Nanostructured metal surfaces by plasma immersion ion implantation

For bare metal stents the in-stent restenosis was a serious problem for about 25 - 35% of the patients and this spurred the medical device companies to come up with a solution. Drug-eluting stents are designed to deliver a drug locally from a polymeric coating to reduce tissue in growth and reduce restenosis to less then 8% of the treated patients. Development of novel materials and structures for drug delivery systems is still very actual topic.
In the present work plasma immersion ion implantation (PIII) using helium or argon plasmas has been employed for the nanostructures formation on metal surfaces with a view to their applications for metal-based drug-eluting stents.
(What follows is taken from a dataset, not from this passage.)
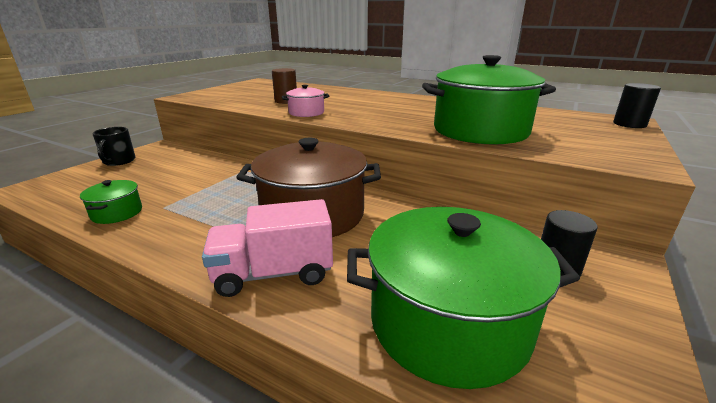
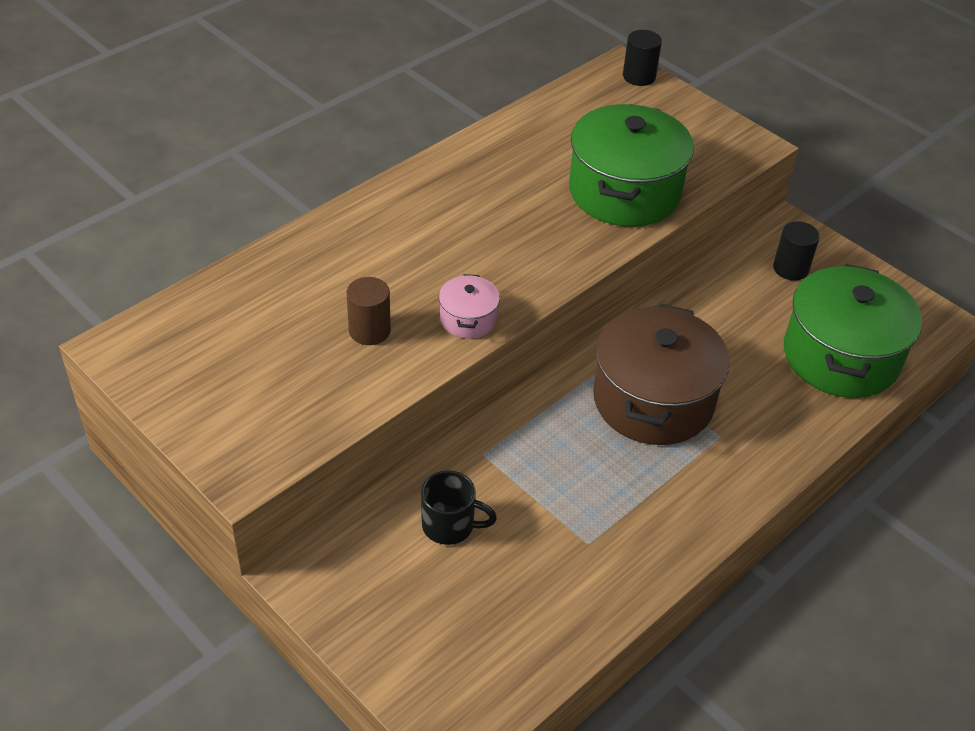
camera: 75 degrees left, 20 degrees up
green pot [80,180,142,224] -> none
black mug [92,127,136,166] -> black mug moved to [421,470,497,545]
pink truck [202,199,333,297] -> none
A multi-layer pore system on stent surfaces in the range from nanoscale to microscale sizes is desired for drug loading and controlling the rate of elution of therapeutic agents.
Recently we have investigate the formation of nanostructures on stainless steel surfaces by PIII at different gases (He, Ar), ion energies (between 5 – 35 keV) and ion fluences (> 1e18 at/cm2). The surface topography and structure of the implanted materials were analysed by scanning electron microscopy and atomic force microscopy. The phase and element compositions were examined by grazing incidence X-ray diffraction analysis, auger electron spectroscopy, and elastic recoil detection analysis.
Variety of nanostructures as well as their characteristics (e.g. size, distribution, degree of interconnection) can be controlled by varying the implantation parameters. The results of these studies have demonstrated that PIII is a promising technique for the surface topography modification of stainless steel for cardiovascular application.